Task input
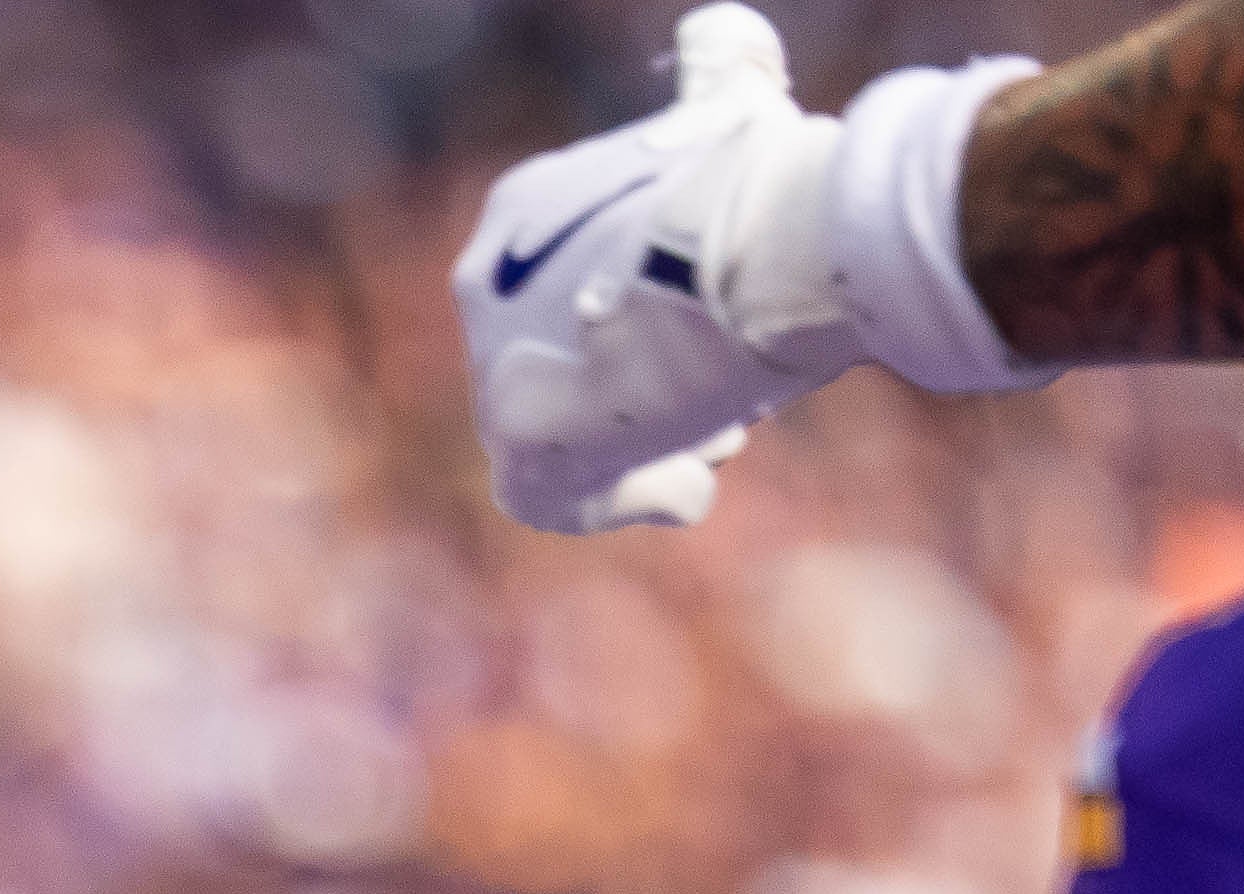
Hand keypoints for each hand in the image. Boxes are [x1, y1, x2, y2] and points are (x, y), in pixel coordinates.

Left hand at [454, 7, 836, 539]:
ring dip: (638, 441)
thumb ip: (720, 71)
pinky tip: (686, 488)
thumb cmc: (753, 176)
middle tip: (724, 390)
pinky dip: (618, 497)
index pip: (570, 282)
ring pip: (558, 432)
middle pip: (565, 362)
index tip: (708, 322)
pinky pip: (550, 496)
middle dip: (642, 382)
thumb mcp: (732, 106)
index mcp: (524, 211)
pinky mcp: (518, 442)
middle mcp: (489, 288)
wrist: (741, 241)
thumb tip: (719, 29)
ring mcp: (495, 370)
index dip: (637, 308)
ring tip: (718, 433)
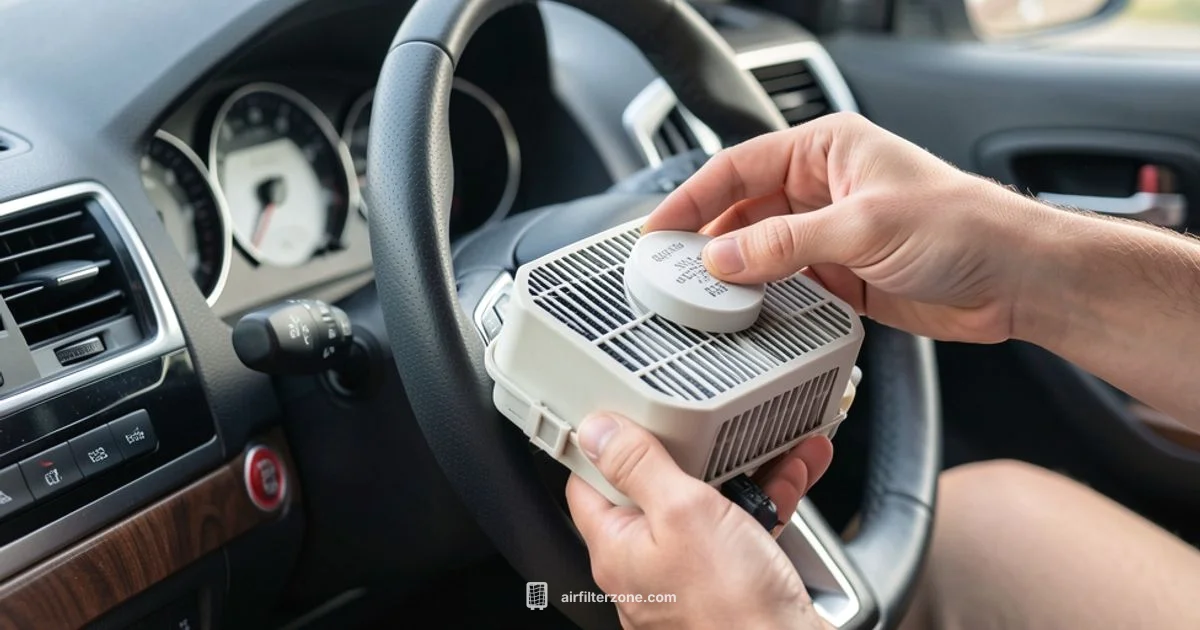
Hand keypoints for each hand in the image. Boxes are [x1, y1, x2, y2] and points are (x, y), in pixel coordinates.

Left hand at [565, 412, 832, 629]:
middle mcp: (645, 566)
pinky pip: (740, 529)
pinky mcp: (728, 584)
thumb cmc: (731, 607)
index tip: (624, 412)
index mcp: (617, 548)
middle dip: (693, 450)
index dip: (605, 444)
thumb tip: (597, 431)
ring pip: (706, 506)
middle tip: (710, 422)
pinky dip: (765, 499)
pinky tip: (793, 475)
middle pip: (655, 489)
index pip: (589, 483)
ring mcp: (687, 576)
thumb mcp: (682, 511)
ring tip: (772, 441)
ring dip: (742, 470)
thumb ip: (639, 465)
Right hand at [642, 112, 1055, 343]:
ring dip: (732, 278)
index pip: (738, 167)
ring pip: (758, 254)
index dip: (693, 198)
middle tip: (668, 274)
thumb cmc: (963, 227)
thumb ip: (786, 244)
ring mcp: (828, 236)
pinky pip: (783, 288)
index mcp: (826, 150)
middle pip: (741, 213)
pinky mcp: (838, 277)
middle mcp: (821, 189)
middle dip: (706, 243)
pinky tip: (743, 318)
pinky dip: (761, 303)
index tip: (658, 229)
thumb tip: (723, 259)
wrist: (1016, 281)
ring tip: (698, 301)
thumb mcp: (863, 226)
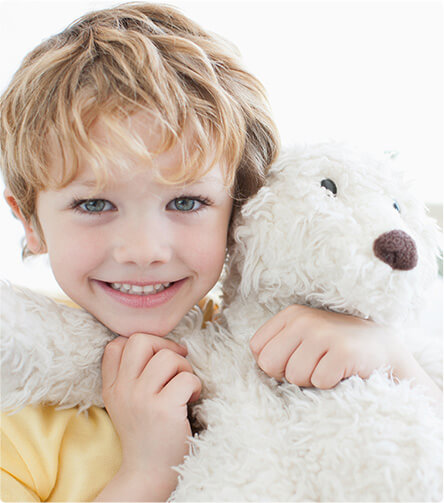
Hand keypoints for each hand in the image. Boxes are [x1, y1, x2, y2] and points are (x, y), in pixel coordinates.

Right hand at [99, 333, 200, 500]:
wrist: (148, 472)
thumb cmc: (146, 432)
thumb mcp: (124, 401)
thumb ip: (130, 374)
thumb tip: (162, 344)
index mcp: (112, 386)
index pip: (116, 344)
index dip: (143, 344)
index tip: (157, 358)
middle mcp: (122, 389)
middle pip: (141, 340)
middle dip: (166, 347)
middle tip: (176, 366)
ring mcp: (141, 399)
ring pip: (168, 357)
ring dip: (184, 368)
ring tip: (185, 386)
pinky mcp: (163, 409)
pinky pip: (186, 378)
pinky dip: (196, 385)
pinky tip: (192, 399)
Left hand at [250, 305, 399, 388]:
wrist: (381, 345)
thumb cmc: (334, 345)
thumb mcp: (303, 335)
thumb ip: (278, 345)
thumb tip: (260, 363)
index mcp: (290, 315)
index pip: (257, 348)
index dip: (273, 363)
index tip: (293, 359)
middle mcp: (304, 320)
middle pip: (269, 363)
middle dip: (287, 374)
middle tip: (311, 366)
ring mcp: (324, 334)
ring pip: (295, 377)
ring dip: (311, 380)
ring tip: (328, 366)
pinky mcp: (343, 352)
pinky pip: (319, 382)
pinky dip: (330, 383)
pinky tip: (341, 371)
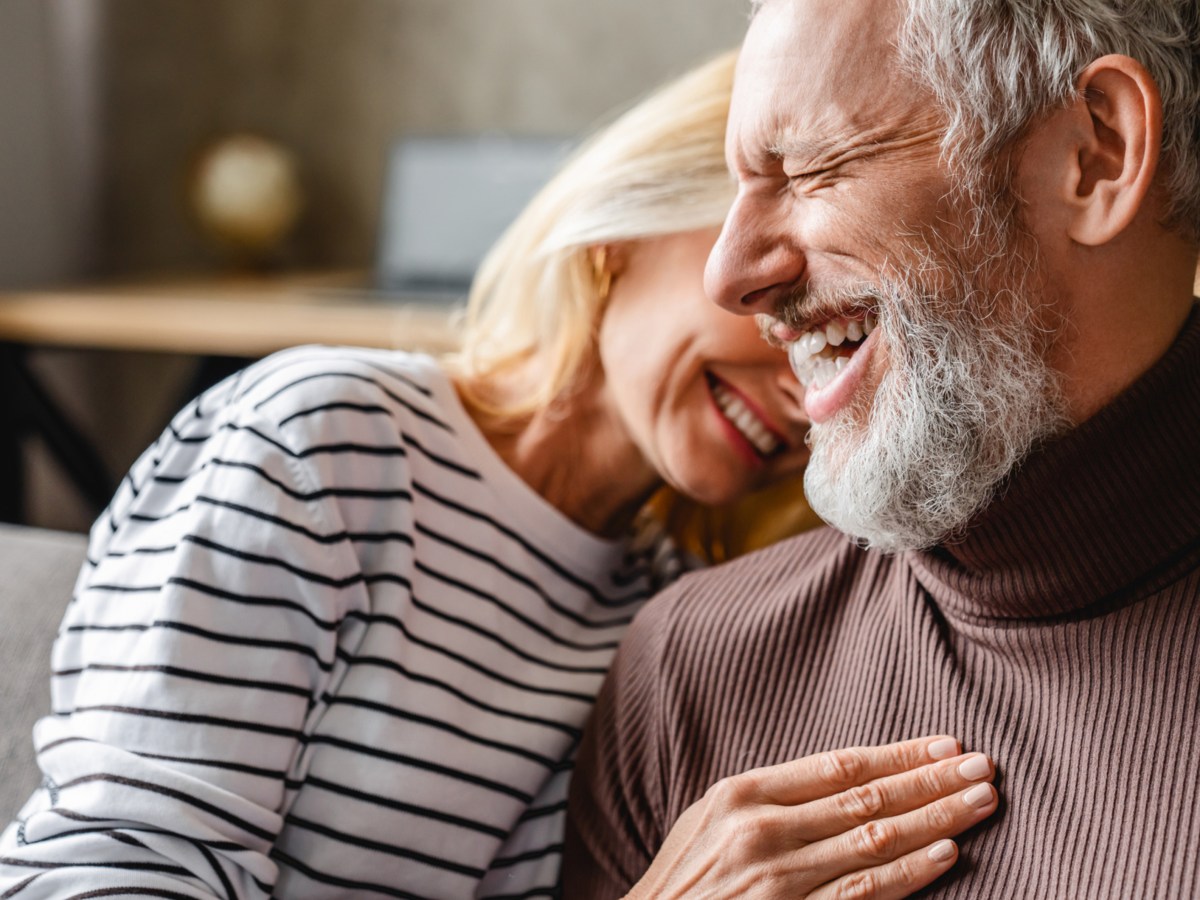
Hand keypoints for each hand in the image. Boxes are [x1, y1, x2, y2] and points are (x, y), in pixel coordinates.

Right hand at [624, 736, 996, 899]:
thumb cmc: (684, 878)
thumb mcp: (709, 820)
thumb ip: (769, 798)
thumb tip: (844, 778)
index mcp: (742, 793)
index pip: (840, 765)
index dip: (899, 755)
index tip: (946, 744)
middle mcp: (761, 830)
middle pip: (866, 798)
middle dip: (932, 780)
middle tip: (984, 765)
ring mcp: (778, 879)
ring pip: (875, 841)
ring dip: (936, 819)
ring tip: (981, 800)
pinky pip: (863, 893)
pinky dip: (910, 872)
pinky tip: (948, 854)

Activity
Reproduce the data exactly as it appears above. Pictures are to be left out.

Output of the exercise
Hand keypoints for each hand in the image. Boxes are [x1, y1, x2, y2] and points are (x, y), in pixel coordinates.

Left hand at [454, 7, 836, 539]:
ring dip: (638, 441)
thumb ip: (720, 71)
pinky tip: (686, 488)
thumb cmc: (753, 176)
middle tip: (724, 390)
pinky dip: (618, 497)
index pip: (570, 282)
ring pip: (558, 432)
middle pip: (565, 362)
index tip: (708, 322)
pinky pip: (550, 496)
middle dip: (642, 382)
thumb mcp: (732, 106)
index mcp: (524, 211)
pinky mcp: (518, 442)
middle mcp: (489, 288)
wrist: (741, 241)
thumb tip: (719, 29)
ring mcp: (495, 370)
index dip: (637, 308)
ring tip: (718, 433)
Hand keypoints for each hand in the image. Boxes are [x1, y1, x2, y2] and points are (x, y), in pixel coordinates.

Left hand at [565, 412, 832, 629]:
middle mcp: (645, 566)
pinky pip: (740, 529)
pinky mcp: (728, 584)
thumb cmc: (731, 607)
index tip: (624, 412)
index mcp: (617, 548)
middle dip: (693, 450)
index dip: (605, 444)
thumb tip: (597, 431)
ring pip: (706, 506)
middle tip: (710, 422)
pinky dip: (765, 499)
pinky tip: (793, 475)
middle pip: (655, 489)
index pip: (589, 483)
ring mcp: (687, 576)
thumb mcp: (682, 511)
ring tip: (772, 441)
ring dip: (742, 470)
thumb ip: (639, 465)
Right hand at [642, 112, 1055, 343]:
ring dip: (732, 278)
index pip: (738, 167)
ring pip: (758, 254)
index dip: (693, 198)
middle tip: (668, 274)
thumb cmc: (963, 227)
thumb ip: (786, 244)
ring mcp: (828, 236)
pinky pip: (783, 288)
index mcp: (826, 150)
middle pip: (741, 213)
pinky mcp: (838, 277)
middle mcp: (821, 189)
middle dip: (706, 243)
pinky tip: (743, 318)
pinky dip: (761, 303)
index tip: (658, 229)
thumb tip: (723, 259)
wrist: (1016, 281)
ring tip: (698, 301)
thumb mcp: (863, 226)
Hand keypoints for each hand in the image. Boxes are [x1, y1, x2, y2] and points are (x, y), in pixel coordinates.

Right hand at [99, 333, 200, 500]:
wrist: (148, 472)
thumb cmc: (146, 432)
thumb mcp: (124, 401)
thumb ip: (130, 374)
thumb tip: (162, 344)
index mcp: (112, 386)
index pip: (116, 344)
index dip: (143, 344)
index tip: (157, 358)
middle mcp: (122, 389)
middle pip: (141, 340)
middle dip: (166, 347)
middle tip: (176, 366)
ring mcp: (141, 399)
ring pip: (168, 357)
ring dip: (184, 368)
ring tip: (185, 386)
pinky mcp: (163, 409)
pinky pip: (186, 378)
pinky dip: (196, 385)
pinky tip: (192, 399)
Left hand at [250, 305, 399, 388]:
wrist: (381, 345)
thumb cmc: (334, 345)
thumb mcp: (303, 335)
thumb ip: (278, 345)
thumb tip: (260, 363)
index mcp: (290, 315)
index pip: (257, 348)
index dip: (273, 363)
index tip: (293, 359)
middle mcp: (304, 320)
middle pip: (269, 363)
middle dip: (287, 374)
middle tip: (311, 366)
ring mcp: (324, 334)
ring pip: (295, 377)
ring dip: (311, 380)
ring tip: (328, 366)
pinky mcp: (343, 352)
pinky pip: (319, 382)
pinky dip: (330, 383)
pinky tip: (341, 371)
Hand keypoints for each hand in the image. Boxes are [x1, y1, x2, y2] and points are (x, y), in pixel coordinates.

Right hand at [624, 736, 996, 899]:
thumb cmc: (684, 878)
thumb mcp: (709, 820)
thumb ip: (769, 798)
thumb tip: (844, 778)
index mcp: (742, 793)
index pip: (840, 765)
index dip: (899, 755)
index tip: (946, 744)
middle mcp: (761, 830)
middle pip: (866, 798)
middle dip: (932, 780)
middle tip: (984, 765)
ring mcp: (778, 879)
ring pip: (875, 841)
ring dip: (936, 819)
ring tip: (981, 800)
pinky pip: (863, 893)
pinky dip: (910, 872)
pinky tip: (948, 854)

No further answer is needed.